* AIM OF THE EXERCISE:
Transcribe exactly, please, the lines from the one containing "focal_mm: 1.57" through the end of the records below, and leave out the pictures.

----------------------------------------

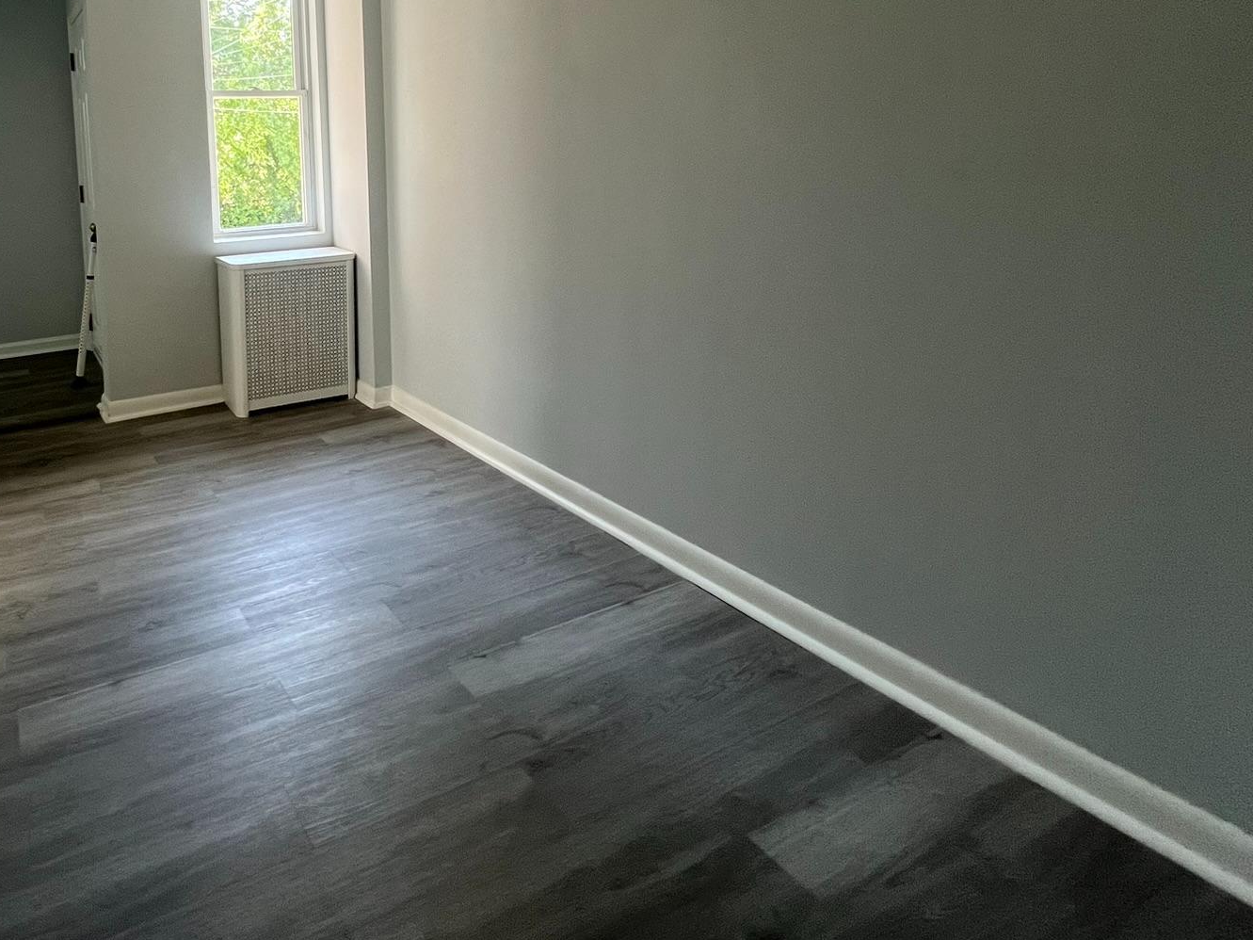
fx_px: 724
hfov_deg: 76.0
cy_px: 226
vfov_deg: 61.9
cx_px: 319
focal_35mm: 20
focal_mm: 1.57
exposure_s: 1/120
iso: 200
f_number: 1.8
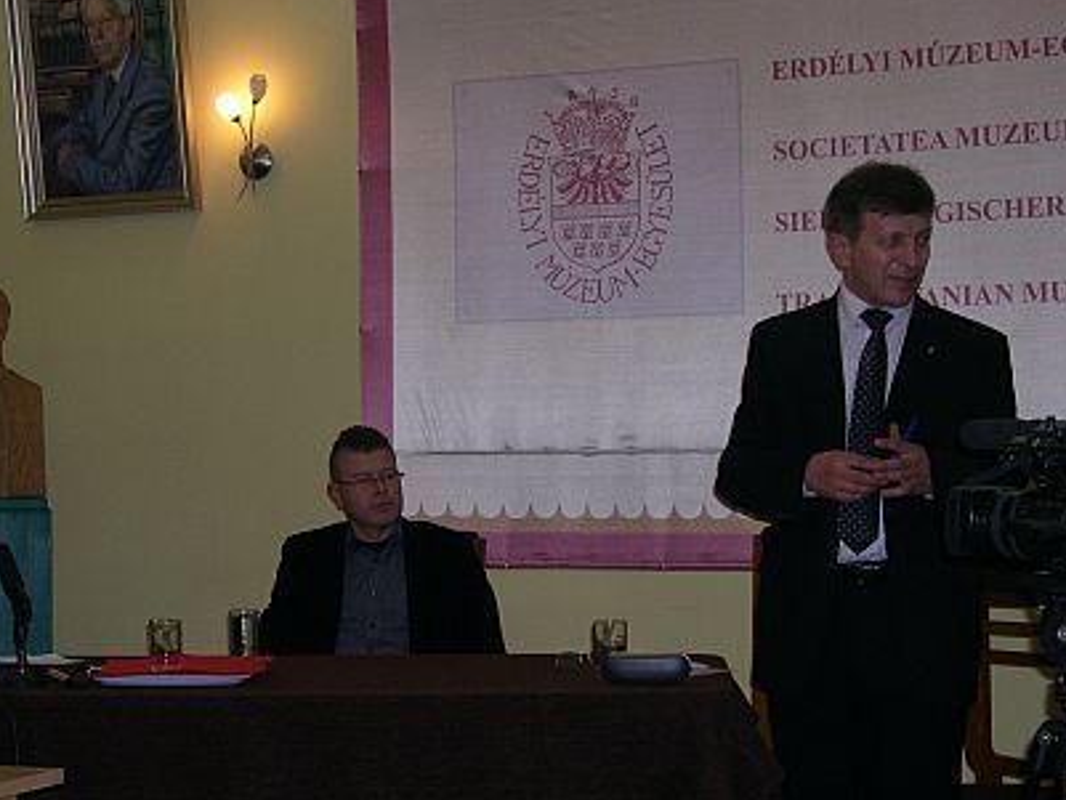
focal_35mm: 71
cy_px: 371
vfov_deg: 20.7
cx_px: 425
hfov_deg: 27.3
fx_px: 2187
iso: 231
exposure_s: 1/60
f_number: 3.4
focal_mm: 12.2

----------------------------------------

* SOLVED PROBLEM:
focal_mm: 1.57
exposure_s: 1/120
iso: 200
f_number: 1.8
focal_35mm: 71
cy_px: 371
vfov_deg: 20.7
cx_px: 425
hfov_deg: 27.3
fx_px: 2187
iso: 231
exposure_s: 1/60
f_number: 3.4
focal_mm: 12.2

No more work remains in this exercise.